Little do Aphra and Triple Zero know that Evazan has put his sick game on display for people watching around the galaxy, hacking into the Holonet and interrupting people’s programming like a proper comic book villain. There’s a great spread of panels where several programs are interrupted for Evazan’s pronouncement. I wonder if a certain Dark Lord of the Sith had his HoloNet turned on when Evazan hacked into it. He and his best buddy, Ponda Baba, sit and take in the spectacle of Aphra moving toward what they assume to be her death. Ponda’s just been fitted with a new artificial arm.
Aphra and Triple Zero catch up with the young girl, Vulaada, who has commandeered an old Imperial vessel. It’s one I’ve never seen, designed to remove and redistribute smog from the upper levels of the city to lower levels where the poor take shelter. Sounds very Imperial. Only seven-hours remain in the countdown to Aphra and Zero’s detonation. Vulaada is confident she can get them there in time. Aphra and Vulaada have some time to talk and Tolvan comes up. The doctor can’t help but search for Tolvan and she’s definitely trying to fight the feelings she has. Aphra wants to be a loner, but she’s not, and she’s connecting with her new friend, Vulaada.
Doctor Aphra issues are usually very chaotic and busy, which distinguishes them from every other Star Wars title, but I enjoyed these quieter frames where Aphra and Vulaada find their commonalities. When Aphra’s betrayal of Tolvan comes up, as it’s bothering the doctor, Vulaada shrugs and doesn’t see the big deal. Aphra warns Vulaada that morality is something you can only run from for so long in your youth. The choice between good and bad have become more distinct for Aphra and she tries to convey that Vulaada might not want to go down the same road she did. The emerging morality in Doctor Aphra is my favorite part of these stories. My predictions remain that she will either end up in the Rebel Alliance or happily ever after with Tolvan.
────────────────────
◆ Exercise prompt ◆
In the comic review, how many hours remain in the countdown to Aphra and Triple Zero's detonation?

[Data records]
────────────────────
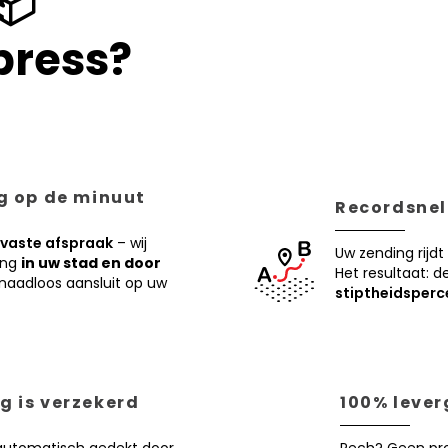
📦
press?
ng op de minuut
Recordsnell
vaste afspraak
– wij
Uw zending rijdt
ing
in uw stad en door
Het resultaat: d
ie naadloos aansluit op uw
stiptheidsperc
g is verzekerd
100% lever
────────────────────
◆ Answer section ◆
Seven hours.